About this task:
Pull every line that includes the word "right" from the data.

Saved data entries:

-- Opening Marker --

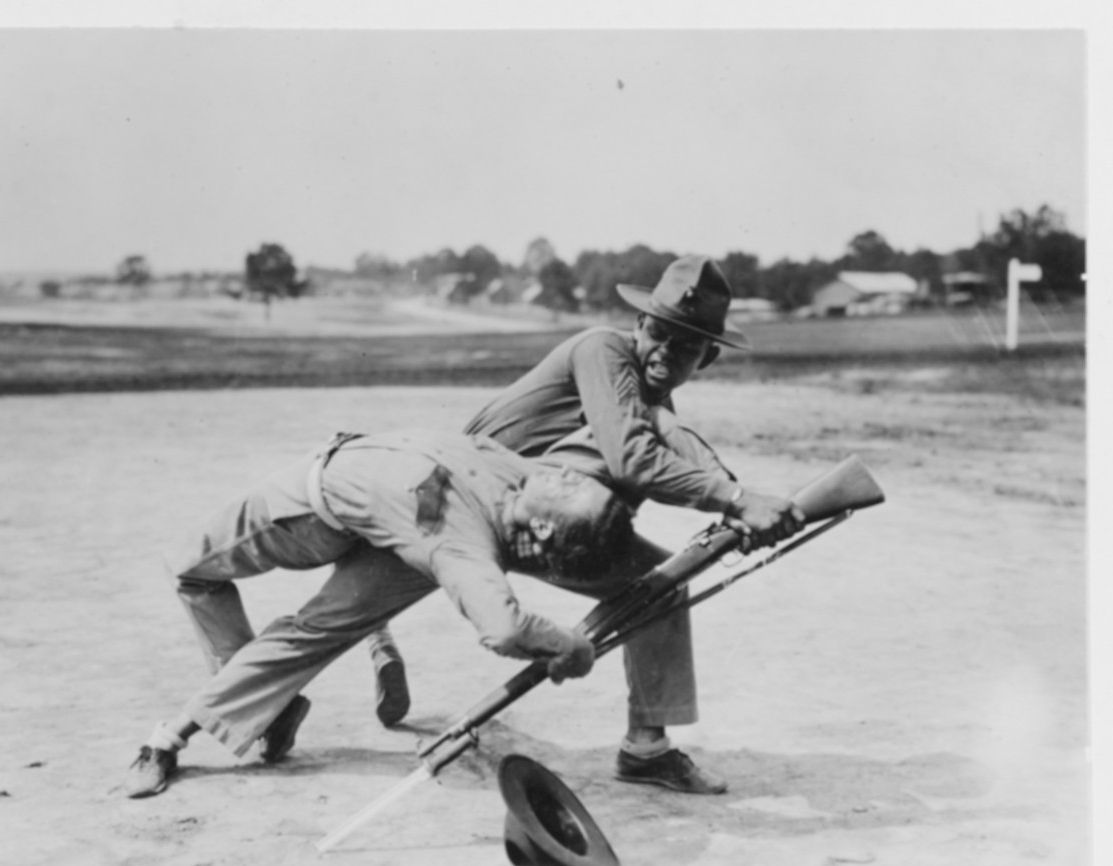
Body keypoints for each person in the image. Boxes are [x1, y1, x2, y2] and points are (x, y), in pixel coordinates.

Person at [376, 254, 807, 794]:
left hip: (524, 519)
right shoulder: (604, 350)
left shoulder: (648, 395)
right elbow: (636, 459)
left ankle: (647, 749)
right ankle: (354, 652)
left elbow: (675, 437)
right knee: (349, 608)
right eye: (660, 333)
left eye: (686, 345)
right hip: (459, 501)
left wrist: (737, 499)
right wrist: (737, 499)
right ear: (638, 325)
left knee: (658, 589)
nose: (667, 352)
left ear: (708, 358)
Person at [124, 428, 635, 798]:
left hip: (310, 511)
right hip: (389, 529)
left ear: (545, 530)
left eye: (570, 487)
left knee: (190, 569)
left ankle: (169, 739)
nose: (564, 472)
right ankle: (268, 707)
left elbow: (502, 628)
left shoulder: (460, 546)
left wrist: (571, 645)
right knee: (310, 635)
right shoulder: (525, 477)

-- Closing Marker --

Result:
right shoulder: (604, 350)
right elbow: (636, 459)
right ankle: (354, 652)
right knee: (349, 608)
right eye: (660, 333)
right hip: (459, 501)
right wrist: (737, 499)
right ear: (638, 325)
right hip: (389, 529)
right ankle: (268, 707)
right knee: (310, 635)
right shoulder: (525, 477)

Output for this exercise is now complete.